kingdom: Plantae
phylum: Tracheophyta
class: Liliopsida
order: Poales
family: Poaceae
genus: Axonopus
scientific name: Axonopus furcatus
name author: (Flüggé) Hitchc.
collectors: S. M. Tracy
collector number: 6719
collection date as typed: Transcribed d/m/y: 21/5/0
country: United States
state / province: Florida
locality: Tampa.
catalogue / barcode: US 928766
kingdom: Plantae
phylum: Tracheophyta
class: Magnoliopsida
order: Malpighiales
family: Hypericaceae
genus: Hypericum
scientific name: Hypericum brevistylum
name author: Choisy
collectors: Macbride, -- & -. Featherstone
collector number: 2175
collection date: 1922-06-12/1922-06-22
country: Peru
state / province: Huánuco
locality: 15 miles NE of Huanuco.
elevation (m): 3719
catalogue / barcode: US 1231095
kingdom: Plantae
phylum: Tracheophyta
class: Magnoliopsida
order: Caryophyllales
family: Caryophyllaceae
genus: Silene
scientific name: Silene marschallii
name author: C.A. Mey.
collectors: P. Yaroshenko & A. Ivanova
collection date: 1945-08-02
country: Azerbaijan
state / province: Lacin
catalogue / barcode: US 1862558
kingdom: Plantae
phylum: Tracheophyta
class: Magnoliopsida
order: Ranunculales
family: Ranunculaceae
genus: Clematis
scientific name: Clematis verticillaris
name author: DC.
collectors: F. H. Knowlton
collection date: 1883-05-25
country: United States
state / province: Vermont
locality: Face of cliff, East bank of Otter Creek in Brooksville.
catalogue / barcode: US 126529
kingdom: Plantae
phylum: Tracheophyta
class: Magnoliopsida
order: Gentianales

§ Exercise prompt
Turn every line of the items above into a JSON array of strings, one string per line, skipping any blank lines.

§ Result for this exercise
[
  "kingdom: Plantae",
  "phylum: Tracheophyta",
  "class: Liliopsida",
  "order: Poales",
  "family: Poaceae",
  "genus: Axonopus",
  "scientific name: Axonopus furcatus",
  "name author: (Flüggé) Hitchc.",
  "collectors: S. M. Tracy",
  "collector number: 6719",
  "collection date as typed: Transcribed d/m/y: 21/5/0",
  "country: United States",
  "state / province: Florida",
  "locality: Tampa.",
  "catalogue / barcode: US 928766",
  "kingdom: Plantae",
  "phylum: Tracheophyta",
  "class: Magnoliopsida",
  "order: Malpighiales",
  "family: Hypericaceae",
  "genus: Hypericum",
  "scientific name: Hypericum brevistylum",
  "name author: Choisy",
  "collectors: Macbride, -- & -. Featherstone",
  "collector number: 2175",
  "collection date: 1922-06-12/1922-06-22",
  "country: Peru",
  "state / province: Huánuco",
  "locality: 15 miles NE of Huanuco.",
  "elevation (m): 3719",
  "catalogue / barcode: US 1231095",
  "kingdom: Plantae",
  "phylum: Tracheophyta",
  "class: Magnoliopsida",
  "order: Caryophyllales",
  "family: Caryophyllaceae",
  "genus: Silene",
  "scientific name: Silene marschallii",
  "name author: C.A. Mey.",
  "collectors: P. Yaroshenko & A. Ivanova",
  "collection date: 1945-08-02",
  "country: Azerbaijan",
  "state / province: Lacin",
  "catalogue / barcode: US 1862558",
  "kingdom: Plantae",
  "phylum: Tracheophyta",
  "class: Magnoliopsida",
  "order: Ranunculales",
  "family: Ranunculaceae",
  "genus: Clematis",
  "scientific name: Clematis verticillaris",
  "name author: DC.",
  "collectors: F. H. Knowlton",
  "collection date: 1883-05-25",
  "country: United States",
  "state / province: Vermont",
  "locality: Face of cliff, East bank of Otter Creek in Brooksville.",
  "catalogue / barcode: US 126529",
  "kingdom: Plantae",
  "phylum: Tracheophyta",
  "class: Magnoliopsida",
  "order: Gentianales"
]